**Exercise instructions**
Copy every line of the data below word for word, leaving out the pictures.
Data for the task Start Marker
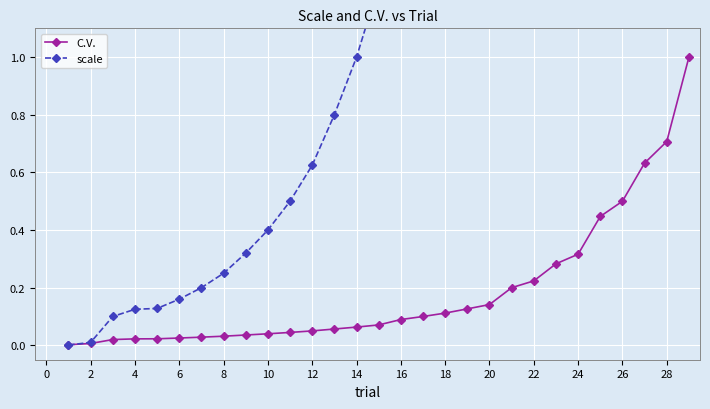

Is it true that C.V. equals 0.7 at 28?

True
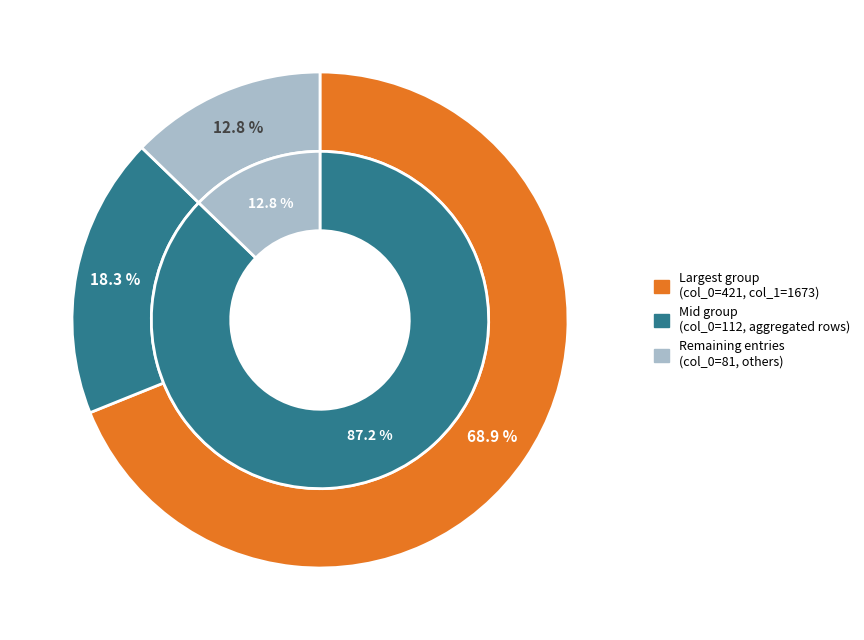

Which slice represents more than half of the pie?

1673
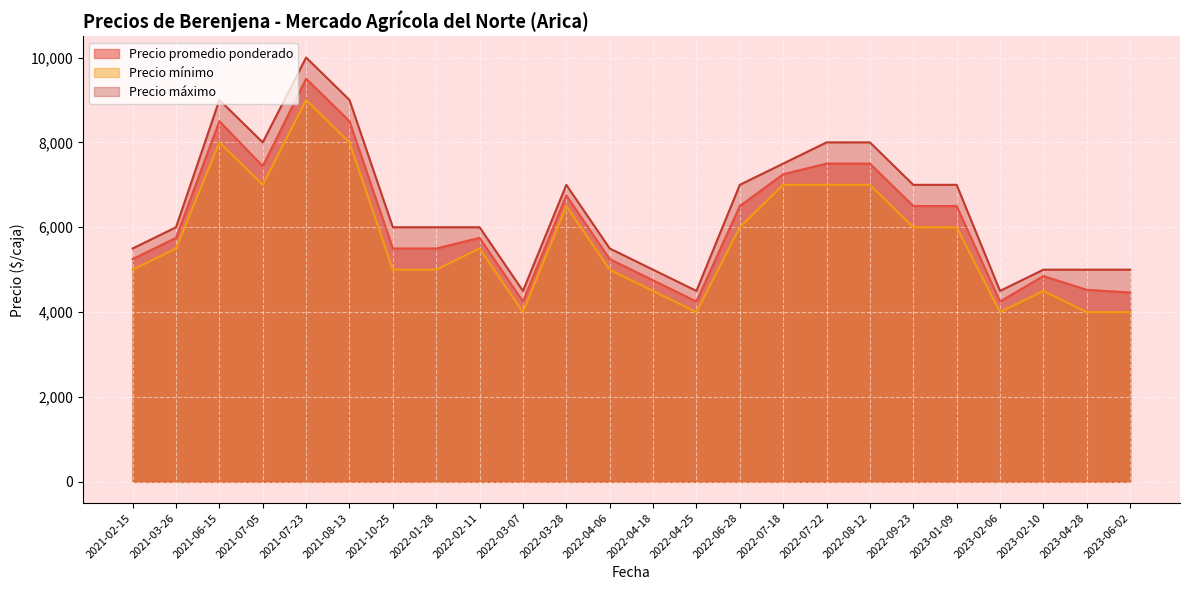

Rank the series by their maximum value, from lowest to highest.

Precio mínimo, Precio promedio ponderado, Precio máximo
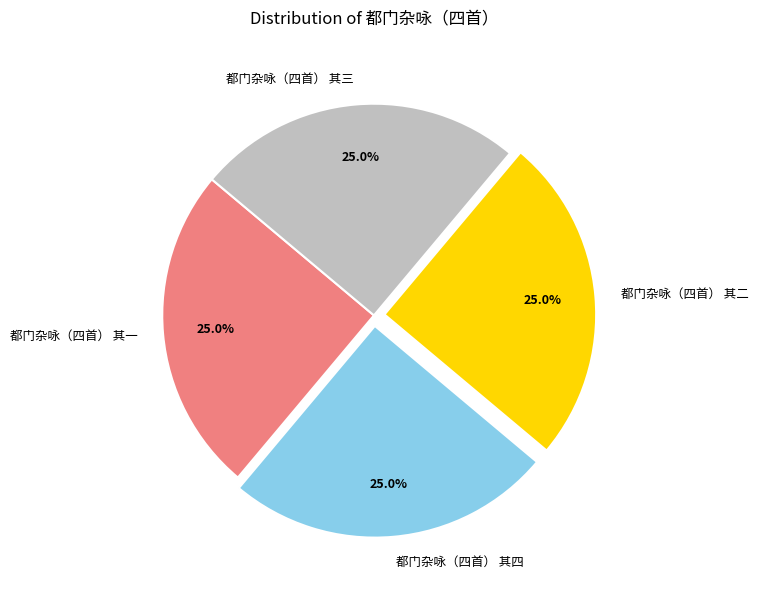

What is the total percentage of 都门杂咏（四首） 其四 and 都门杂咏（四首） 其一?

50.0%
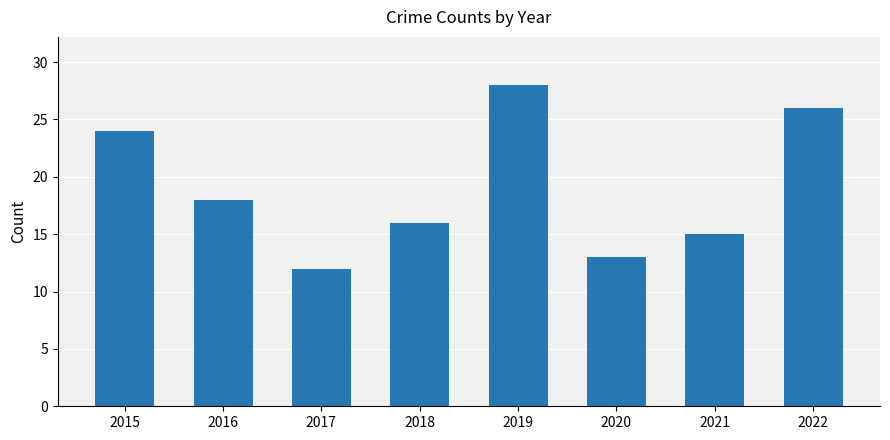

Reading left to right, list all the values displayed in this chart.

24	18	12	16	28	13	15	26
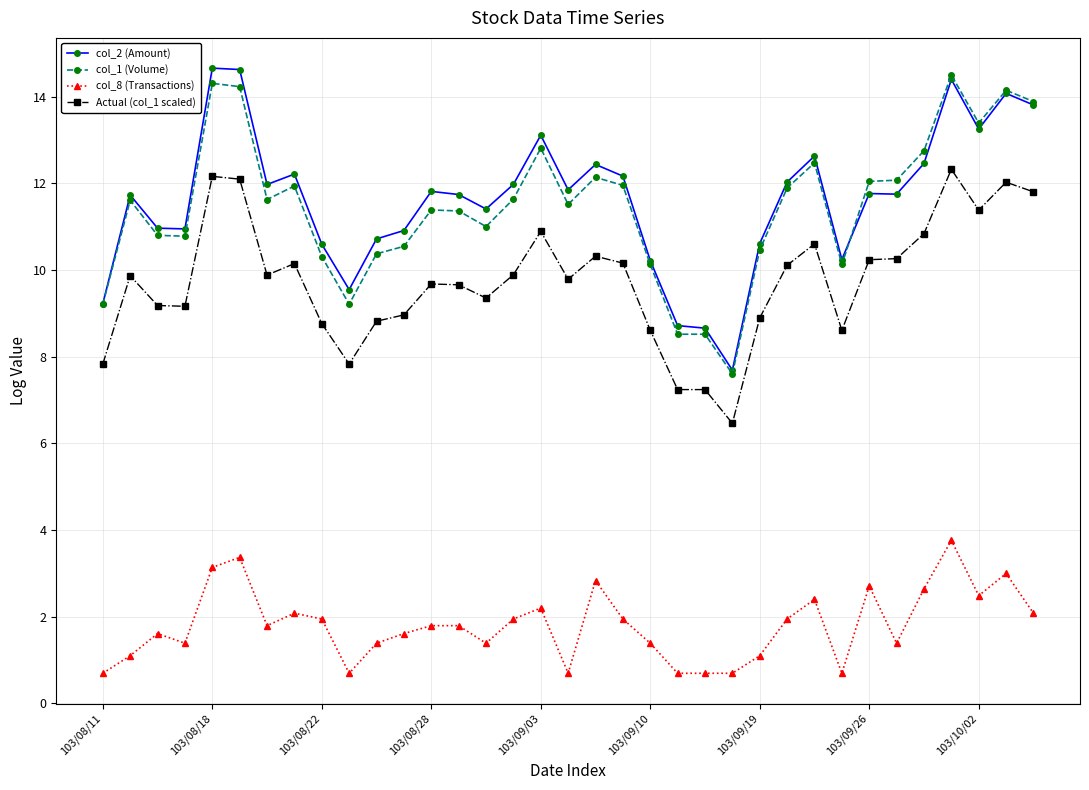

True or false: Actual (col_1 scaled) and col_2 (Amount) cross at least once.

False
Data for the task End Marker
**Response below**
Is it true that C.V. equals 0.7 at 28?

True

Which slice represents more than half of the pie?

1673

Rank the series by their maximum value, from lowest to highest.

Precio mínimo, Precio promedio ponderado, Precio máximo

What is the total percentage of 都门杂咏（四首） 其四 and 都门杂咏（四首） 其一?

50.0%

Reading left to right, list all the values displayed in this chart.

24	18	12	16	28	13	15	26

True or false: Actual (col_1 scaled) and col_2 (Amount) cross at least once.

False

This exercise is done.